§ **Supplied passage**:
Winfield said:
[email protected] wrote...
DaveC wrote:
Michael A. Terrell wrote:
What power level and frequency range?
less than 1A (probably less than half that); 20KHz; 40 KHz;
60 KHz; 80 KHz -- a different inductor for each F (I presume
an adjustable one couldn't cover that entire range...)
What about a tapped inductor? Would that suit your needs?
It's not adjustable, but the inductance is selectable via
a rotary switch - or by moving an alligator clip. (But you'll
have to change your frequency - see below)
Frequency: - at those low frequencies LC is not your best
choice. To begin with, you would need a MUCH greater
capacitance to make it workable, and even then you'd neet
a LOT of inductance - unless my math is off. I figured a
4,000 uH inductor and a 15,000 pF cap would get you around
20.5 kHz [It's late, I'm tired, so you 'll have to check
my math: freq = 1/(2*pi*sqrt(LC))] Those values are not
practical.
4mH and 15nF are certainly practical with the appropriate
technologies. I see that Jameco's data sheet shows their
150uH toroid inductor has 51 turns.
That's great info - I didn't know Jameco had data sheets
at all. You sent me scampering to the web site, and lo and
behold there it is under Tech Doc when you search on the
choke. Thanks!
Rewinding it for 4mH
requires only 51 * sqrt (4000/150) = 263 turns, which isn't
hard by hand. The toroid core constant is A_L = 57.7 nH/t^2
and I can derive a formula t = (1/f) sqrt(25.33E6 / C A_L)
for the taps that DaveC will need as he winds. Using a
0.015uF cap we get t = 5.41E6 / f and so this table:
80kHz 67.6 turns
60kHz 90.2
40kHz 135.2
20kHz 270.5
The 1/f turn-to-frequency relationship is cute. Of course
DaveC can't do fractional turns, but I'm sure the nearest
whole turn value will be close enough.
Thanks,
- Win
I think the OP rejected toroids a couple of posts back,
but maybe he'll re-consider. Still, it's a no go. He's
got a 1500 pF average load, and he can't resonate that
with an inductor to the frequencies he wants. He'd need
something like 40 Henry to get his 20 kHz. I was
trying to point out that he would have to have a much
higher load capacitance - at least ten times higher,
and even then he is in the realm of large inductances.

§ **Things to do**:
- 1) From the turn table in the inductor thread, list each frequency with its number of turns.
- 2) In the inductor thread, how many turns does Jameco's 150uH toroid inductor have?
Answer using only the thread.

§ **Data provided**:
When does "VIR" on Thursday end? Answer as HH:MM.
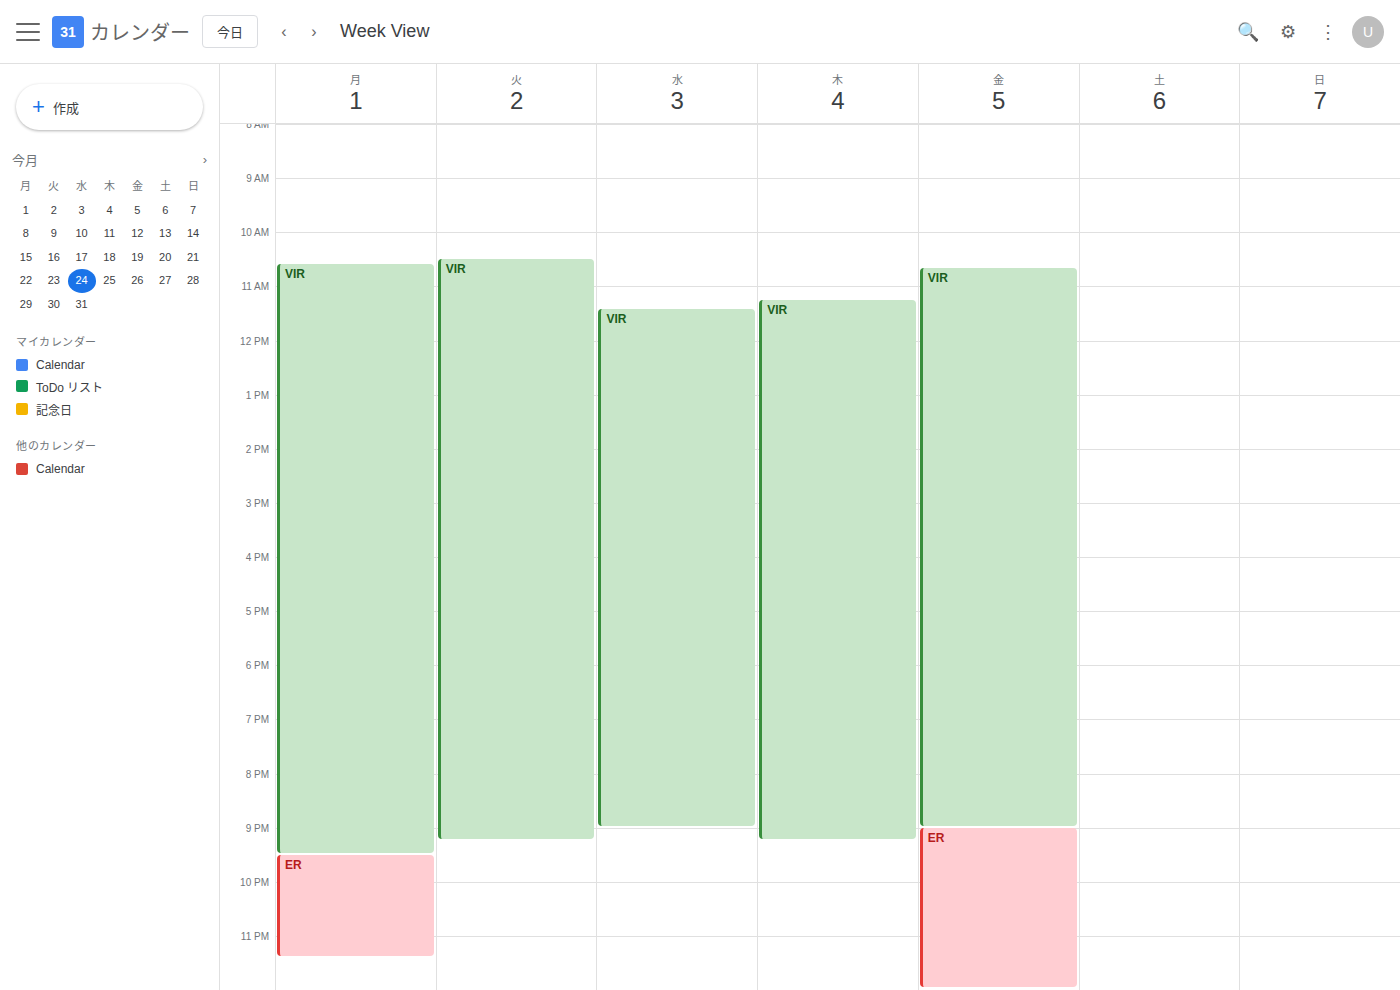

§ **Answers given**:
- 1)
80kHz: 67.6 turns
60kHz: 90.2 turns
40kHz: 135.2 turns
20kHz: 270.5 turns

- 2) 51 turns.